Ms. Page: No, he’s proposing that we just stop following them.  Apparently the requirement to capture texts came from omb, but we’re the only org (I’m told) who is following that rule.  His point is, if no one else is doing it why should we.
Ms. Page: Helps that Dd had a terrible time with his phone [redacted] which made him concerned for our folks all over the place.
Ms. Page: These phones suck as much as they do because of the program we use to capture texts, full stop.
Mr. Strzok: No doubt.
Mr. Strzok: I’m not convinced short of OPR, that text capture capability really deters anything.
Mr. Strzok: If I want to copy/take classified, I’m sure as hell not going to do it on this phone.
Ms. Page: I thought it was more from a discovery perspective.
Mr. Strzok: Probably.  So just make a rule no texts of a discoverable nature.  Like you said, what are CBP, DEA, others doing?
Ms. Page: I’m told – thought I have seen – that there is an IG report that says everyone is failing.  But one has changed anything, so why not just join in the failure.
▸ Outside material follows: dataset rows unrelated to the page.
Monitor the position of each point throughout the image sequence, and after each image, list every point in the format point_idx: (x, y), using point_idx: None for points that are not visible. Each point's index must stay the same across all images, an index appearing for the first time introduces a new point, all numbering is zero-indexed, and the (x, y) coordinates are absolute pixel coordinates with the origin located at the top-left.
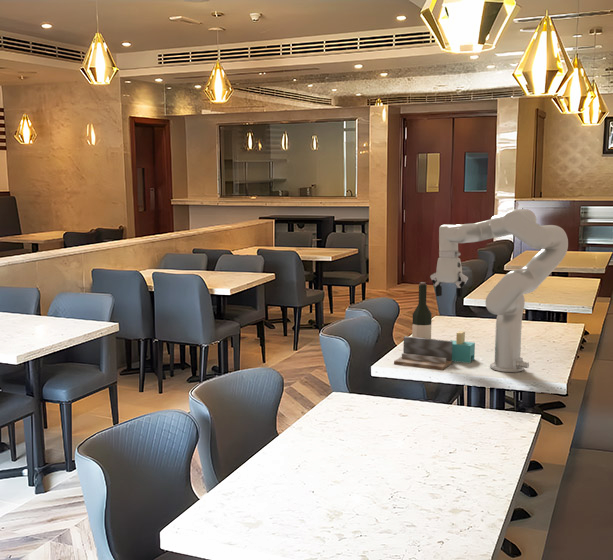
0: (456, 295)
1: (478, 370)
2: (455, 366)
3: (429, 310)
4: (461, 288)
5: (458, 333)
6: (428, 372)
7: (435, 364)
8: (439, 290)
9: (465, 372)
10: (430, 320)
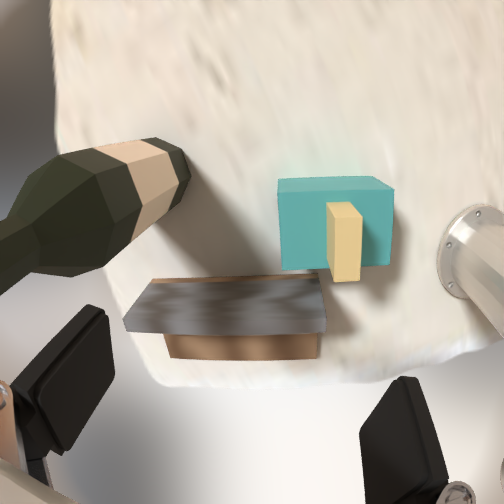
0: (361, 449)
1: (408, 311)
2: (339, 304)
3: (77, 204)
4: (433, 492)
5: (343, 281)
6: (289, 384)
7: (288, 347)
8: (79, 393)
9: (378, 345)
10: (130, 216)
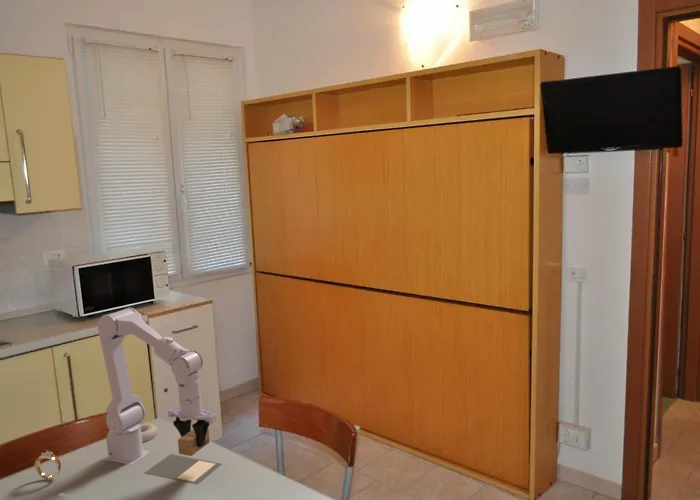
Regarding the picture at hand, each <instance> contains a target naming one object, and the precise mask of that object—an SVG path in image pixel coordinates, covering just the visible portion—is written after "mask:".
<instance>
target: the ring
mask: <svg viewBox="0 0 700 500" xmlns="http://www.w3.org/2000/svg"><path fill="white" fill-rule="evenodd" d="M44 459H48V460H51V462H53V463H54V465H55V468H56V469H55V470H56V471H55V474H54V475H51V474H50V475H48V474H46V473H44V472H43V470H42V469H41V465H40V464H41V461H42V460H44ZM61 466H62V465H61V461H60V459H59V457H58V456H57V455H56V454H54V452H53V451H48V450H47V449H46V452H41V455H39V457H38V458H37V459H36V460H35V462H34V468H35V470H36V472H37V474H38V475H39V476H40V477H41V478H43V479H45V480H47V481H50V480H53V479H55V478H57V477H58V475H59V474H60V472H61V470H62V467H61Z"/></svg>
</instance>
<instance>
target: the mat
mask: <svg viewBox="0 0 700 500" xmlns="http://www.w3.org/2000/svg"><path fill="white" fill-rule="evenodd" d="M221 465H223V464H222V463H220V462H219V463H218V462H215V461H210V460H204V459H197V458H193V457H188V456H185V455H183V456H182V455H178V454H177V455H176V454H173V453H170V454H169V455H167V456H165V457H164V458H163V459H162V460H160V461H158V462H157V463H156V464H154V465H153V466H152V467H150V468H149V469H147V470H146V471H145V472H144V474H146V475H151V476H155V477H161V478H165V479H170V480H176V481H178V482H184V483H189V484H193V485H199V484H200V483H202V482H203V480H205V479H207V477H209V476H210V475H211V474H212V473H213V472H214V471H216V470H217V469H218V468H219V467H220V466H221Z"/></svg>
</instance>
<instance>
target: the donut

Johnson also cited this April 2016 exchange between Page and Strzok, where they refer to communicating with other FBI employees via text message, phone call, email and voicemail and private emails and private messaging services:

Mr. Strzok: [Redacted] I find I’m increasingly profoundly bothered by JBs [sic] call and the lack of ANY heads up.  Deeply.  It was wrong given what I had already been asked to do.  Gonna sleep on it and see where I am in the morning.
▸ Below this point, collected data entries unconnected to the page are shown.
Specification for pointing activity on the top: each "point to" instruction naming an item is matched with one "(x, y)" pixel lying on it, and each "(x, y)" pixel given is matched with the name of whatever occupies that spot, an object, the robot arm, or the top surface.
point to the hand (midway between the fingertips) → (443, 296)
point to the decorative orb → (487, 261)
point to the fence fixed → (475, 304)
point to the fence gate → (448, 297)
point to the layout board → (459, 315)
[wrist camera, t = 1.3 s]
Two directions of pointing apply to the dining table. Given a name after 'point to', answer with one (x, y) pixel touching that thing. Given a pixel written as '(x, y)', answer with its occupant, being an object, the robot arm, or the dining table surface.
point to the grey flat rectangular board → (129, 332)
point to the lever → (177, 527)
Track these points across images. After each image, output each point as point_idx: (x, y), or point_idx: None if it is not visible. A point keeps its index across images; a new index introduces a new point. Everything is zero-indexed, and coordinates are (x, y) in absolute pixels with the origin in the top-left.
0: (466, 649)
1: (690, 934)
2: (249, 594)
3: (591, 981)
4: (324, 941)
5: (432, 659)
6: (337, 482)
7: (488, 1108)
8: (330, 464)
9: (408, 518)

Mr. Strzok: Because you know where I was on Thursday or Friday night – when I was complaining about everyone expecting me to deliver the hard message while they vacillated in discussing with their counterparts.  About how my sense of justness and character was at odds with waiting until Sat to say something.  And rightfully, you point out stop being so prima donna-ish and just do it.  And I do.  And then I find out an hour later that in addition to what I was asked to do, JB went to counsel and had the discussion he did.  And I’m the one facing the music.  From some who I have known for a long time.  Nobody else pays the price.  Nobody else will have the same straight hard discussion.  Yet, I’m the only one who violated his sense of integrity to swallow hard and deliver the message.
Mr. Strzok: I’m not sure if I want to be part of this
Ms. Page: You are part of this and that’s not going to change.  But I think you have every right to be angry and frustrated about bring left out of the loop on your investigation, especially when you’re going to be left holding the bag.  And I think you’re entitled to say something to Baker about that, though on this one I would probably discuss with Bill first.
Ms. Page: I’m sorry [redacted].  Big big case, big big problems.  But God knows you’re still the right guy to do it.
Mr. Strzok: Gmailed you two drafts of what I’m thinking of sending Bill, would appreciate your thoughts.  Second (more recent) is updated so you can skip the first. 

Johnson told Rosenstein that he wanted no later than St. Valentine’s Day.